►

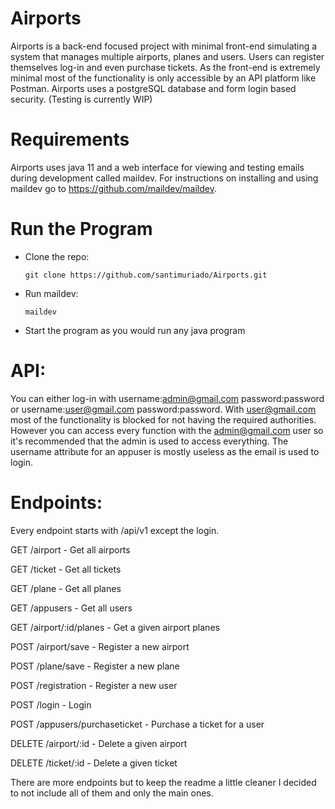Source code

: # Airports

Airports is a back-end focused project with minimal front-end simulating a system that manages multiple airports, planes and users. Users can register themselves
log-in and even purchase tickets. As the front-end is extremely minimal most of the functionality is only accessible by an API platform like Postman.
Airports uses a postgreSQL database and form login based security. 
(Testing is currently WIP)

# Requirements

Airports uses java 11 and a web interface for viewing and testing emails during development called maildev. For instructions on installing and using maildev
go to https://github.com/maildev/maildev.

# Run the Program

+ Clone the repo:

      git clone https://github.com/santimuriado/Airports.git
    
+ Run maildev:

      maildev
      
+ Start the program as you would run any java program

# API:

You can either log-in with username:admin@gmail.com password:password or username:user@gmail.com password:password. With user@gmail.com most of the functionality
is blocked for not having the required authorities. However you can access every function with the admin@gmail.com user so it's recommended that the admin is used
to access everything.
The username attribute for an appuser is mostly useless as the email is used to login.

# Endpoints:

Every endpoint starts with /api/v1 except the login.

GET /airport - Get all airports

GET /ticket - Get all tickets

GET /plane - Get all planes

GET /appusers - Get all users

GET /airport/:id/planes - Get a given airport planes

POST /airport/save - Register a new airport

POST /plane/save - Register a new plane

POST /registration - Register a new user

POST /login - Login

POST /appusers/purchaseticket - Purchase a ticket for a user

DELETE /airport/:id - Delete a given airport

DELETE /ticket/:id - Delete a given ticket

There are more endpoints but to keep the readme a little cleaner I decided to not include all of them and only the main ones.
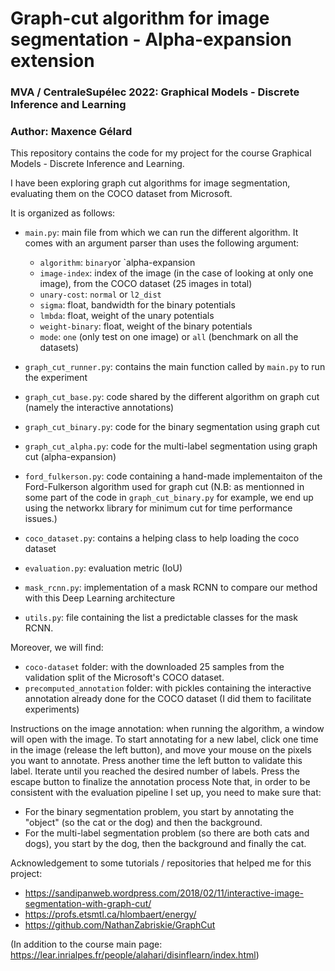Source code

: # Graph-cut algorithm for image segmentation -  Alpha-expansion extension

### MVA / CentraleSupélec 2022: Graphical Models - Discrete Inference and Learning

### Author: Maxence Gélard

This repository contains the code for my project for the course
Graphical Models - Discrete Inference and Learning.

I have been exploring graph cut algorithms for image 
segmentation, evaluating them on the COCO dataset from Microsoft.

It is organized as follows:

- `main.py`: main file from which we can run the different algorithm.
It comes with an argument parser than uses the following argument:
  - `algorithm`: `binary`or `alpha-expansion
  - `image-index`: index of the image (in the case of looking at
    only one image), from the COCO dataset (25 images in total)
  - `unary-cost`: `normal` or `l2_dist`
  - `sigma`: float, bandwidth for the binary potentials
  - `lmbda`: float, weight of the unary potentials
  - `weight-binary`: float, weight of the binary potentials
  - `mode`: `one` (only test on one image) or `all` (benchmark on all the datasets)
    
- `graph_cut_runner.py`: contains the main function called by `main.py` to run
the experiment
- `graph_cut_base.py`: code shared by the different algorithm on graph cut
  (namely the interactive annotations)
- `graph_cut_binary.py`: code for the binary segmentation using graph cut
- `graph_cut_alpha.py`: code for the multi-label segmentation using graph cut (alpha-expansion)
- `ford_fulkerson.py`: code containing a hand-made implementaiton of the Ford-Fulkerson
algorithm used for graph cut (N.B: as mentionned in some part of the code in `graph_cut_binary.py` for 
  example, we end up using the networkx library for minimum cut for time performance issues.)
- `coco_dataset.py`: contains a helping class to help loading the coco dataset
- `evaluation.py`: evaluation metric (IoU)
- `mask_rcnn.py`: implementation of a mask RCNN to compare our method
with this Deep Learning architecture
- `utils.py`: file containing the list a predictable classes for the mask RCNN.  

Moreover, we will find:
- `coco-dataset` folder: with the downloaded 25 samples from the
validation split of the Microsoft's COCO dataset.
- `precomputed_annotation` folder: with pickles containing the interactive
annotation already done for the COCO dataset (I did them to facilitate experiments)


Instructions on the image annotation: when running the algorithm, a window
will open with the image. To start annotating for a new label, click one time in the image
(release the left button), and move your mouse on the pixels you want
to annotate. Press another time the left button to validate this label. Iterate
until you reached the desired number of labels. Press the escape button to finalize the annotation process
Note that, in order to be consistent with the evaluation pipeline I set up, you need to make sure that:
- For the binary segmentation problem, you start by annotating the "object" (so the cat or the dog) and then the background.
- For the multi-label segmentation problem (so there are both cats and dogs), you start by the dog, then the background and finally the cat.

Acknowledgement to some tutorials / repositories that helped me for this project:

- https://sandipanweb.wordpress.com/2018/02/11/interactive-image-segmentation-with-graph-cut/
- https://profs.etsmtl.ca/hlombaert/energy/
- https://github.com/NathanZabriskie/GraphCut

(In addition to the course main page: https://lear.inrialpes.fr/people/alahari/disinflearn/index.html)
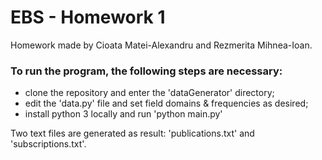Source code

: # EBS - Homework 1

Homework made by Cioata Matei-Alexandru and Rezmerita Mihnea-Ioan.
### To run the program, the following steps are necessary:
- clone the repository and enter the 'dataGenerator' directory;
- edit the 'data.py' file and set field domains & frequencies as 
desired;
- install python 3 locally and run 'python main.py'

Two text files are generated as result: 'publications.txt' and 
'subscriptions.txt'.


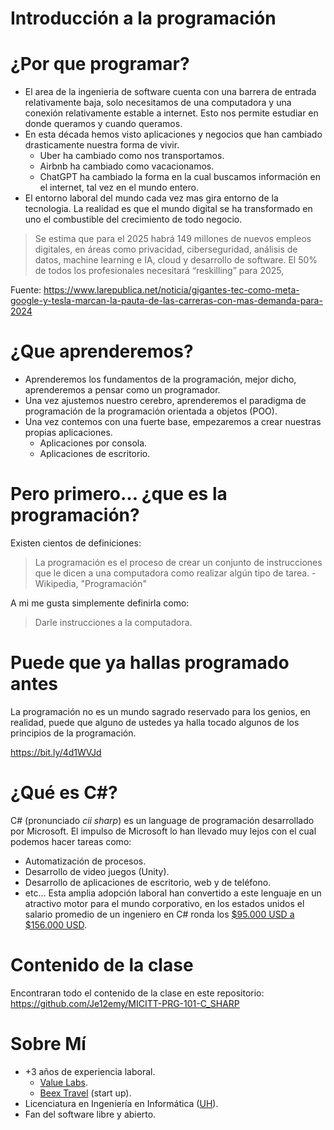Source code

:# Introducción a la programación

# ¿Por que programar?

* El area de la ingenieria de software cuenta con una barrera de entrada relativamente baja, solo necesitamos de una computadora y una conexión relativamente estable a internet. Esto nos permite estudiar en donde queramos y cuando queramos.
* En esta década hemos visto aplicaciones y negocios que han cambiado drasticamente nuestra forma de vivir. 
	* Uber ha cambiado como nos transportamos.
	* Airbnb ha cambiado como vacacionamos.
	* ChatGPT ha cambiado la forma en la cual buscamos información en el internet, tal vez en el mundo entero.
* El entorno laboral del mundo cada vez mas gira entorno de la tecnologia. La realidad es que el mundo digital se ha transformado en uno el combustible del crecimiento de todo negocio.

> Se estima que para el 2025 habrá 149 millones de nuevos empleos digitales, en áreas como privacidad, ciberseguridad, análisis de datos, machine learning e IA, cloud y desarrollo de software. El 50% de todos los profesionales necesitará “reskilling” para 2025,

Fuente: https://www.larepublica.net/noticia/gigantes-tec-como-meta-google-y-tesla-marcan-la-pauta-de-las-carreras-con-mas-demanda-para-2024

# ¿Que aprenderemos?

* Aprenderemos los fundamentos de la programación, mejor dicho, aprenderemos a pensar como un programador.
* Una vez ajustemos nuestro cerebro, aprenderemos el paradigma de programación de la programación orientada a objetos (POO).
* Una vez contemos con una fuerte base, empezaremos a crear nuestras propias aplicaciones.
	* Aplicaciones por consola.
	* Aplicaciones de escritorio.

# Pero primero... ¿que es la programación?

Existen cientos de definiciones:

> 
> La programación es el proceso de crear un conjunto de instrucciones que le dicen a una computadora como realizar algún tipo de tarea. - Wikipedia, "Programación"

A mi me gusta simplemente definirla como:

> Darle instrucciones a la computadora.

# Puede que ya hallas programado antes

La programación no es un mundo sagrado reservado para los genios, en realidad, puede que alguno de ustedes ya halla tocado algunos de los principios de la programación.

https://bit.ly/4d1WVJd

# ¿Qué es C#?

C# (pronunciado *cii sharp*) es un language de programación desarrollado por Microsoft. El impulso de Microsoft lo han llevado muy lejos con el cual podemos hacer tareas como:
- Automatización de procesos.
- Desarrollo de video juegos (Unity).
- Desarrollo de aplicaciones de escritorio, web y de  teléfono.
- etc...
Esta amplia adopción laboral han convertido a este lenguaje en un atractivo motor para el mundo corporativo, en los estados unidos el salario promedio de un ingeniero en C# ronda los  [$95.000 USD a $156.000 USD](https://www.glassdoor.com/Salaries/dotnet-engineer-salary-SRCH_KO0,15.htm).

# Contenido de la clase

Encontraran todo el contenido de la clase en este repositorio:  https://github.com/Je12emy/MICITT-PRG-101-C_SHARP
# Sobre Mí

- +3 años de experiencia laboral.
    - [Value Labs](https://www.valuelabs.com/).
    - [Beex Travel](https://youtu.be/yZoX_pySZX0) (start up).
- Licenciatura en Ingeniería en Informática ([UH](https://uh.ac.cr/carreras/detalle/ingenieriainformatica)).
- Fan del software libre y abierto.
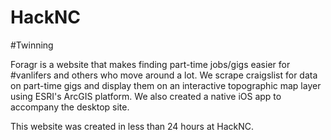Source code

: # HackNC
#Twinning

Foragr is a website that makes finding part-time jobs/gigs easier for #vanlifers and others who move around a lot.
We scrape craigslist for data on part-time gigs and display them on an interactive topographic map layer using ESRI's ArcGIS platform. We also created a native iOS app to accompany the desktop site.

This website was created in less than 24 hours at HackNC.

◄

» TASK REQUIREMENTS: Look through the records for the string "cual". Copy every line that has it.

» FINISHED TASK:
	* ChatGPT ha cambiado la forma en la cual buscamos información en el internet, tal vez en el mundo entero.
C# (pronunciado *cii sharp*) es un language de programación desarrollado por Microsoft. El impulso de Microsoft lo han llevado muy lejos con el cual podemos hacer tareas como:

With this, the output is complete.